Не предполагал, что одна-единственная фраза способна пробудить любовь — пускай даже временную. Но если таковые бывают, то это именно та. «Чьей ты была собственностью?» — спросил я.
Она опрокинула очередной глоток старого «Мистера Бостона», уставилась в закоптелое зеркало и, наконец, выдала ответ: «Моего мушша».
«Твоего мужа». Казалось, что сказать нечего. И я пустил ситуацию на самотек.
«Он… Его семья… Они были большими людьми… как это… в армии? Во время войны. Он получает большие деньги от Круппсов. Знаешь Круппсов?»
Да, я знал Круппсов. В своей нездоровой юности я крепко увлекался холокостовым порно. Я не смог узнать подробнее о зверствах нацистов. Марки производителей печей, козыри газа и военной амуниции, подробности соучастия Генри Форда и практика использования рабского труда на «Мерседес-Бенц» были моим любимейшим коньком. То, что однажды я наткнусь на явление моего фетиша во плоти, подлизываясь к супруге сына настоящего богатого Burghermeister-a c золотыми зубами, я никогда и вообразить себе не мог.
Рискую прозвучать, словно лакей Уэйна Ньютона: жизнь и вправду иногда расщедривается на небольшие награды.
— Так фот… Я не знаю. Все это терьмо. Терьмо, терьмо, терьмо. Понимаешь? — Она вздохнула, долгое медленное красноречивое облегчение. Потом уронила свою руку на мою на заляпанной стойке. — Так фот, мой муж. Он отфратительный.

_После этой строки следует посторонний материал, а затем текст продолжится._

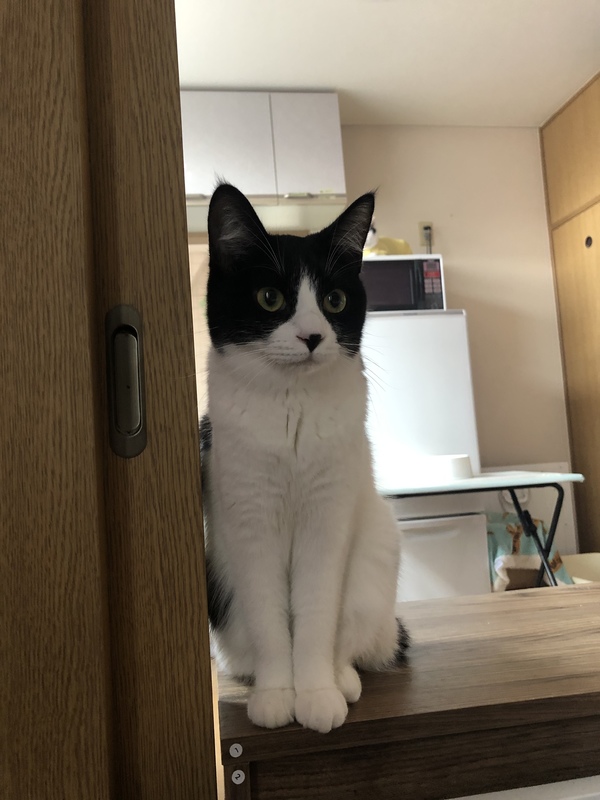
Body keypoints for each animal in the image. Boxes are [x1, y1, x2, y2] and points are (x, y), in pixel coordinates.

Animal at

Ее глаза впились в мои в зеркале. Рисуночки на стене, карикатуры звезд, мертвые и непротиравшиеся от пыли годами, косились на нас, словно гадостные ангелы. Где-то в глубине бара важно кашлянул мужик.
— Отвратительный? — сказал я.
— Что, неправильно выразилась? Он отвратительно богатый. Это невероятно. Все местные суки вокруг него хвостом вертят. Он ебет их всех. Всех до одной.
— Понимаю.
Понимаю. Именно это я говорю, когда не представляю, что сказать. Старая журналистская фишка, чтобы собеседник продолжал. Хотя, глядя в эти темные бездонные глаза, я начал думать, что, возможно, я и вправду знаю ответ. Боль есть боль, в конце концов.
Ее папочка из Бундесвера сношал всех девиц по берегам Рейна. Теперь она оказалась здесь в Америке, вдали от его многочисленных больших пушек. Готовая наставить рога ему в ответ.
Ее длинные пальцы сплелись с моими. Она выдавила: «Правда, понимаете, мистер Штал… Мистер Shtahlverks… Знаете, — прошептала она, неожиданно немного по девчачьи, — Shtahl значит сталь. Вы знаете, что такое сталь, ja?»
Я сказал «да», я знаю, что такое сталь. Я бы в тот момент сказал все, что ей угодно. Я никогда раньше не слышал, как женщина говорит «ja». Именно это я хотел услышать снова больше всего на свете.
Вскоре я оказался в номере-люкс в «Шато-Мармон», где умер легендарный Джон Белуши, на верху Сансет-Бульвара, стоя на голове позади моей куколки из Deutschland.
Стоя на голове из-за турецкого опиума, провезенного в трусах этой матерью двоих детей через все таможни. «Я ведь могу сойти за „Hausfrau“, понимаешь?» — объяснила она, когда я спросил, каким образом она умудрилась утаить черный шарик размером с кулак от неусыпно бдящих Борцов с Наркотами.
В комнате мы уже успели изрядно нализаться бренди за завтраком. Пошарив в огромном рюкзаке, она обнаружила, что забыла положить свою обожаемую опиумную трубку. Ей ее оставили, со слезами вскричала она, цыгане, с которыми она жила в Афганистане. Фактически те цыгане и подбросили ей первые идеи насчет масок из воска и перьев, теперь играющих такую большую роль в ее «перфомансах».